TO-DO ITEM => Say how many lines in the data below contain the word "Teilnehmer", and give no other text.

DATA PROVIDED =>
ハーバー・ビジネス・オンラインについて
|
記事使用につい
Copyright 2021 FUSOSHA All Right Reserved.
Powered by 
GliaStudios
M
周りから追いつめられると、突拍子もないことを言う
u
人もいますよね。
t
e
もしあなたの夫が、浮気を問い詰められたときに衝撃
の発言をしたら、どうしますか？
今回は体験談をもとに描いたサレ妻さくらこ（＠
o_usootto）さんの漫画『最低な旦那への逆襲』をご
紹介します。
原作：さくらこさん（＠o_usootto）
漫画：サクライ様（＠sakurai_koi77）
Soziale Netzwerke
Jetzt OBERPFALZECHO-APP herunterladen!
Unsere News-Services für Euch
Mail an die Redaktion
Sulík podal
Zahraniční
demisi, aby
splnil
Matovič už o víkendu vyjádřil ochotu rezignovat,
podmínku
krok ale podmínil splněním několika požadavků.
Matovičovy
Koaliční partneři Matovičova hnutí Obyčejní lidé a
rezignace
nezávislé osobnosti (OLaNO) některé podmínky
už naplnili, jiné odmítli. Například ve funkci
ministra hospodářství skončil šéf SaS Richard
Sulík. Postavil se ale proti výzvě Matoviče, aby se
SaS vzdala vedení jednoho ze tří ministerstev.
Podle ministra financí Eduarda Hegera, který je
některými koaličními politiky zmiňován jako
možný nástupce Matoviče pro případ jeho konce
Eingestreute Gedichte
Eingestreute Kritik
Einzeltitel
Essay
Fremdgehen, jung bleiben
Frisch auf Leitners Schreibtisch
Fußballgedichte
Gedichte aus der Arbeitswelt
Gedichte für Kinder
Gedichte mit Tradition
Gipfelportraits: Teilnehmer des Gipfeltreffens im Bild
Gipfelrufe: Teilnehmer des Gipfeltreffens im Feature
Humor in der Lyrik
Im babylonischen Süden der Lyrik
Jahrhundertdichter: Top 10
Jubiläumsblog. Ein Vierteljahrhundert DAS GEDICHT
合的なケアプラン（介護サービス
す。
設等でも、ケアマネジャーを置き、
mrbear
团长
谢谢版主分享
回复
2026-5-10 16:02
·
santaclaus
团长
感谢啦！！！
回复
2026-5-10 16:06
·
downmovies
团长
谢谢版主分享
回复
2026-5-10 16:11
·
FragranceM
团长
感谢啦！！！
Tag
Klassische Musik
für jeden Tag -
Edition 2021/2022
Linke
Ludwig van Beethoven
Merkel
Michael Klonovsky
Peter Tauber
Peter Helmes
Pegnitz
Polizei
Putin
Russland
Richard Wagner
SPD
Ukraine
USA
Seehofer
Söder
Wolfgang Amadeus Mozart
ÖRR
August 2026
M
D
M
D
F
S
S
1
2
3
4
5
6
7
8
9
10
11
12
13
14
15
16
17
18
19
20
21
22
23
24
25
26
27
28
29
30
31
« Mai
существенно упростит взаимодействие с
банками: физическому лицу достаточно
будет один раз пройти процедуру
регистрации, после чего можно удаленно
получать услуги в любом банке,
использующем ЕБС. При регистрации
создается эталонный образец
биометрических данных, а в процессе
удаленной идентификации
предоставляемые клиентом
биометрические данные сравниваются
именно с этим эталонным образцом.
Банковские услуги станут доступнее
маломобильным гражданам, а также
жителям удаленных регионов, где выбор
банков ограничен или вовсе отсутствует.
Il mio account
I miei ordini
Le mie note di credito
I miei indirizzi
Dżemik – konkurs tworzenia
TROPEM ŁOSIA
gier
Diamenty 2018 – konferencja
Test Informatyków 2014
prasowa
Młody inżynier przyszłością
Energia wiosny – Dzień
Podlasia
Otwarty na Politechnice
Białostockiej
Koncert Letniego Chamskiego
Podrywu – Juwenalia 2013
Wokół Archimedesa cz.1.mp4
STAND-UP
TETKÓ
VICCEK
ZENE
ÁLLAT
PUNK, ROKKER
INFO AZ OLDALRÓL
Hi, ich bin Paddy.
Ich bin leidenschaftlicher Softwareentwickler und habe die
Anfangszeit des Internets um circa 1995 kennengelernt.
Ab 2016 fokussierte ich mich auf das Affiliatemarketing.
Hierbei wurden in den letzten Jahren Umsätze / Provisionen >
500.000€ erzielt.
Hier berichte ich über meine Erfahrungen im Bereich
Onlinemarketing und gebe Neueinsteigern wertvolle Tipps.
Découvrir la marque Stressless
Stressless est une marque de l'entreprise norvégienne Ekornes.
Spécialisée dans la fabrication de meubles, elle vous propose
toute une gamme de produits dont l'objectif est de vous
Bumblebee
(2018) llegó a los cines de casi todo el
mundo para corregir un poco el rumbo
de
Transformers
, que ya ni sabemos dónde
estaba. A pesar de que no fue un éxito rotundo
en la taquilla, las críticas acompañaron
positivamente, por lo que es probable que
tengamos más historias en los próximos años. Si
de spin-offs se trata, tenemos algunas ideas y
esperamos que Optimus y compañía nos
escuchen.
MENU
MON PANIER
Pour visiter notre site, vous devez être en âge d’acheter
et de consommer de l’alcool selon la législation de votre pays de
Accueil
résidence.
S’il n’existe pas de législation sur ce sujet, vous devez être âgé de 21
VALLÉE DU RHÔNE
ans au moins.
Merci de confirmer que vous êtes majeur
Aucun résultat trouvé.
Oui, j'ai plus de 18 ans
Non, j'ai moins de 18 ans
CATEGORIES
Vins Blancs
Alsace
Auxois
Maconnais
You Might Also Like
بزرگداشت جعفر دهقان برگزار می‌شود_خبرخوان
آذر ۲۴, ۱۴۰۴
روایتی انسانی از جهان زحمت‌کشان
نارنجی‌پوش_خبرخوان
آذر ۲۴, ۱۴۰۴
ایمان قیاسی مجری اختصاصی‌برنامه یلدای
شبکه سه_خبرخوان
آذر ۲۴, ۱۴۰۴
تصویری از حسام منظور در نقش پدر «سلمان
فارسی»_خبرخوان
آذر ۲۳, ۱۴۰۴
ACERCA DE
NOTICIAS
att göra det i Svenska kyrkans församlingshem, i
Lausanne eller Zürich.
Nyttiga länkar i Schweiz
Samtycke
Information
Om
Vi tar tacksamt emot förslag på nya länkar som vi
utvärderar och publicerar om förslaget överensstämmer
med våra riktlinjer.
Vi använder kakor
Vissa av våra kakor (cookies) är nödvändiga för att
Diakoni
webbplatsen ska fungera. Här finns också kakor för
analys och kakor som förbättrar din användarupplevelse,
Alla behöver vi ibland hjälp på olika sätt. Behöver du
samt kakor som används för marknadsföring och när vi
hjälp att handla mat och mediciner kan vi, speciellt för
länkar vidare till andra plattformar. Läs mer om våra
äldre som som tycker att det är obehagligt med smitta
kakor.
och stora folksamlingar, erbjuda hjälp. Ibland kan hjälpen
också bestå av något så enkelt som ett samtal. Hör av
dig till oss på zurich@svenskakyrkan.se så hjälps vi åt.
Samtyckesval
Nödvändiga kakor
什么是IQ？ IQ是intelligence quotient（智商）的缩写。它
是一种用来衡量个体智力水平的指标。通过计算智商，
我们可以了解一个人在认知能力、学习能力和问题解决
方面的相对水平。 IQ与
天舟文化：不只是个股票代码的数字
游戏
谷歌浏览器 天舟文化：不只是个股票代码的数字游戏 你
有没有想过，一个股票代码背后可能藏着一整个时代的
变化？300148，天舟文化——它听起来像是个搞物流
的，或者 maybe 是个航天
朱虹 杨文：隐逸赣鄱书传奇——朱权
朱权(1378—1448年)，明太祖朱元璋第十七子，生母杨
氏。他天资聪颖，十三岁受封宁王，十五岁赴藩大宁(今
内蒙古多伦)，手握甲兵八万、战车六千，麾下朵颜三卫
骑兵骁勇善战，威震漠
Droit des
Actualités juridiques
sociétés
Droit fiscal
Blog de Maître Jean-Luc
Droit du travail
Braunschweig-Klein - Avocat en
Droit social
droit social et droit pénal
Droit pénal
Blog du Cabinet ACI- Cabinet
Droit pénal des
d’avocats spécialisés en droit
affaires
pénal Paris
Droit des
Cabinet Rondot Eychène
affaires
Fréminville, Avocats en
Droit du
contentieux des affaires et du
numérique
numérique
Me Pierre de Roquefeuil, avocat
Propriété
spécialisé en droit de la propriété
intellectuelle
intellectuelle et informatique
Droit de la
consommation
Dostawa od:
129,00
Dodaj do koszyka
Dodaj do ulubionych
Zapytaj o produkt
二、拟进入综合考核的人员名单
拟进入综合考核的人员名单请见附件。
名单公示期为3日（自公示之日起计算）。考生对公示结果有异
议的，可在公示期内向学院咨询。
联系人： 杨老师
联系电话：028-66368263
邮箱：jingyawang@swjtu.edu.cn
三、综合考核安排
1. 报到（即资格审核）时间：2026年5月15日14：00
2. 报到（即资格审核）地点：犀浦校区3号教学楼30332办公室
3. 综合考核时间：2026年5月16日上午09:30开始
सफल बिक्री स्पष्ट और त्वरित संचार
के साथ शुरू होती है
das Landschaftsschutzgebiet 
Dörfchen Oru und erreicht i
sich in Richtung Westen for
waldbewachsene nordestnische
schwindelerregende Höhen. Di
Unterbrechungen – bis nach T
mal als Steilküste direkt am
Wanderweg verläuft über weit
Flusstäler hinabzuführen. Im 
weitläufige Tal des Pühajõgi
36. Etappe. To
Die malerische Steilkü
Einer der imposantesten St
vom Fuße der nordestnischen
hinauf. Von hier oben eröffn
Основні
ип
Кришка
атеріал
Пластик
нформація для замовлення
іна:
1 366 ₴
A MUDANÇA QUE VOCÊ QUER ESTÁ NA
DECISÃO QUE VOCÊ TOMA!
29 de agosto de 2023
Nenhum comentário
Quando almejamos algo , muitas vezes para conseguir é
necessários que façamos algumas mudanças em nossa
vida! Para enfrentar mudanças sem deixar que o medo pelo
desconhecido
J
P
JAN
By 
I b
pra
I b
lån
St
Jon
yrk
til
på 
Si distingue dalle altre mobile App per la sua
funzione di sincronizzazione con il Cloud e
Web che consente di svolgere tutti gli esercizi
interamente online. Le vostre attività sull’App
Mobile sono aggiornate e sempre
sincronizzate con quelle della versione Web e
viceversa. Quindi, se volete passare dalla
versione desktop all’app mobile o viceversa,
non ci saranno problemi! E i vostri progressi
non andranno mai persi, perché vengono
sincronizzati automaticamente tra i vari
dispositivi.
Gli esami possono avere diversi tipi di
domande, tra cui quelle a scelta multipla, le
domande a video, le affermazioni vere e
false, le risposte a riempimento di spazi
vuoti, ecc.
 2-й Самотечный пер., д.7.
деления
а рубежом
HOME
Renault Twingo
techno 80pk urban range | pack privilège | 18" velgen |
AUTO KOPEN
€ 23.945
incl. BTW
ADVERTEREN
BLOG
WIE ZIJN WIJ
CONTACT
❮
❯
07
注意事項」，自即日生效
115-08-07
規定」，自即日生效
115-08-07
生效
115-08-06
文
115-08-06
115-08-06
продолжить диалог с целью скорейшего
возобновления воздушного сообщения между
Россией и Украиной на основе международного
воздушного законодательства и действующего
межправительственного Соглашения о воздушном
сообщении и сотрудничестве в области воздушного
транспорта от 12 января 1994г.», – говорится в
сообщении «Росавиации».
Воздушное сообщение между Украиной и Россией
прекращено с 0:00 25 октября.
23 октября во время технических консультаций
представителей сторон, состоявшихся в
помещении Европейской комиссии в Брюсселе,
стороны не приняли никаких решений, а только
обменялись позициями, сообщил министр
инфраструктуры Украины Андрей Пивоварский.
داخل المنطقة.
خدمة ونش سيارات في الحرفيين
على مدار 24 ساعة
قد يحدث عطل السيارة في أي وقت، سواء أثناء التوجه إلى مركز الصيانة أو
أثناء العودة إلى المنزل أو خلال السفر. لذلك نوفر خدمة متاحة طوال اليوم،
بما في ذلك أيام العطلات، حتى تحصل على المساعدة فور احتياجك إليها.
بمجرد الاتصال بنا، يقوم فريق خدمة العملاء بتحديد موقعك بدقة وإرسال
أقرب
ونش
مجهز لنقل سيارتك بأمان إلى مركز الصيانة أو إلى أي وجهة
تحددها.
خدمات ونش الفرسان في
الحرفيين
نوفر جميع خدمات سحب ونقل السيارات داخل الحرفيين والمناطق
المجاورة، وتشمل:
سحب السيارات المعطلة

SOLUTION TO THIS PROBLEM => 2